Changing the mindset

· by Brian Anderson · Read in about 5 min · (931 words) ·

I recently received a review on a paper of mine where the reviewer made this comment:

We make simplifying assumptions all the time in our models that do not match reality…Most of the time, we arrive at correct conclusions.

The context for the comment was pushing back on an argument my coauthors and I made in the paper that simplified measurement models facilitate theoretical precision, improve reproducibility, reduce noise, and are easier to model. When comparing two different sets of measures for effectively the same construct, assuming both measures demonstrably tap into the same conceptual domain, the simpler measure/measurement model is better.

The reviewer expanded to say that, effectively, even if the existing measure is really noisy and messier to model, we shouldn’t replace it unless the new measure makes a ‘theoretical contribution’. Grrr.

I couldn’t disagree more with his or her perspective, for three reasons.

  1. False confidence in null hypothesis testing

What bugged me most is the notion of a ‘correct conclusion.’ That’s simply not the world we operate in—in the social sciences, truth is fundamentally unknowable, and the best that we can hope for is to derive a reasonable prediction in a real-world context with substantial variance and uncertainty. We just don’t have ‘correct conclusions’, we have best guesses.

In the context of null hypothesis testing, this is where the fallacy of believing that rejecting the null hypothesis is evidence of the ‘truth’ of the alternate hypothesis is so dangerous. We do not prove the null, and a statistically significant result is simply a statistically derived, sample-specific metric suggesting that the probability that the observed effect size or a larger effect size is due to random chance, assuming that the null hypothesis of no relationship is true. The only way the p-value has any meaning is if there is no underlying relationship between \(x\) and \(y\) in the real world. ‘Correct conclusions’ in the sense that we know, unequivocally, the nature and size of the effect of \(x\) on \(y\) is simply not something that we can ever establish.

  1. False confidence that statistically significant results in small samples means that the effect is “robust”

Others have written on this much better than I can, but the critical issue is this…While we often think about power as being important to identifying small effects, the fallacy is in thinking the inverse is also true—that identifying an effect in a small (and hence noisy) sample is evidence that the effect is really strong or really robust. That’s simply not the case. In small, noisy samples, it is often more likely that the observed effect is inflated by noise, rather than being evidence of a true underlying effect. Because most of our research involves relatively modest sample sizes, we should be particularly circumspect that we’ve identified “correct conclusions” about the relationship between \(x\) and \(y\).

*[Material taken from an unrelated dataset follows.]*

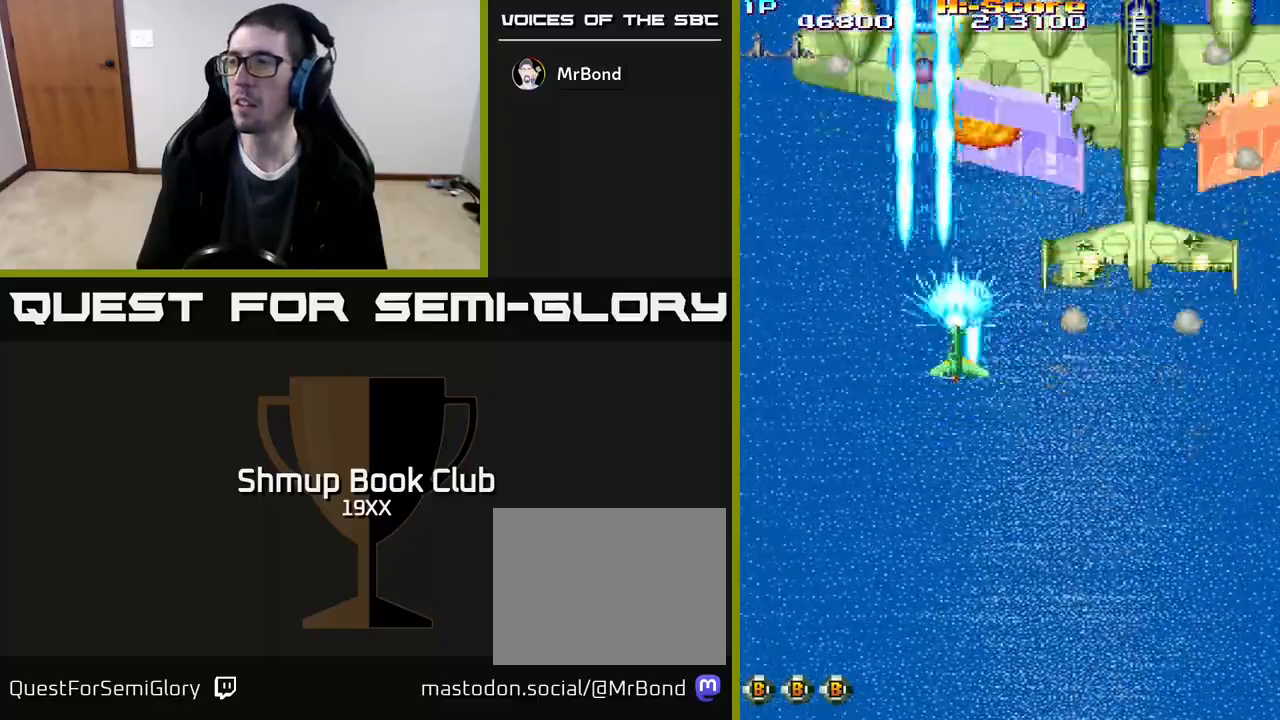
{"buttons": ["R2", "DPAD_RIGHT"], "events": [[183, "DPAD_UP", "down"], [217, "DPAD_LEFT", "up"], [250, "DPAD_RIGHT", "down"], [500, "DPAD_UP", "up"]]}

  1. Misunderstanding the relationship between standard error and sample size

What’s not often appreciated is that, for most models, there is a simple mathematical benefit to lowering the standard error of a measure…

\({se}_{\beta}=\frac{{s}_{e}}{\sqrt{{s}_{x}^{2}*(n-1)}}\)

The standard error of \(\beta\) is a function of the variance in the measure and sample size. If you increase the sample, holding variance constant, the standard error will go down.

But if you lower the variance in the measure, you get an exponential decrease in the standard error. Lowering the standard error by a factor of two is just as good as increasing the sample size by a factor of four.

Given that large samples isn’t a problem we usually suffer from, any effort to reduce measurement error in our commonly used measures should absolutely be a priority for our field. The benefits of better (less noisy) measures are just too valuable to sacrifice to the desire to make a “theoretical contribution.”


I’ve written before about my desire to relax the expectation to make a theoretical contribution in every paper. I think this is especially true when evaluating new measures and measurement models. Now, I do think it’s fair game to ask that a new measure for an existing construct should demonstrate that it does something that a previous measure couldn’t do, in the sense that the new measure (among other possibilities)…

  • Has a lower standard error in repeated sampling; or
  • Is easier to instrument in instrument variable/2SLS models; or
  • Allows researchers to better identify antecedent relationships; or
  • Allows researchers to ask questions that existing measures struggle to address

Now, are these things a theoretical contribution? Well, in the sense that a theoretical contribution is largely in the eye of the beholder, then sure, it could be considered as such. To me though, the value of less noisy measures is that we are less likely, all other things being equal, to observe spurious and/or inflated relationships. It’s simply too easy to observe statistically significant results with noisy measures in the noisy data that entrepreneurship and management scholars generally use. This is what is so irritating about the reviewer’s comment—the idea that despite the noise, we’re generally going to find a “correct conclusion.” That “correct conclusion” could just as easily be spurious and a function of researcher degrees of freedom as it is to be right.

We need to change the mindset that despite the simplification and equifinality in data analyses we eventually come to a “correct conclusion.” That’s more faith in social science than I’m willing to extend, and in the end, this mindset can stifle the desire to push the field forward with more rigorous research designs and better measures. A little more humility in our models would do the field some good.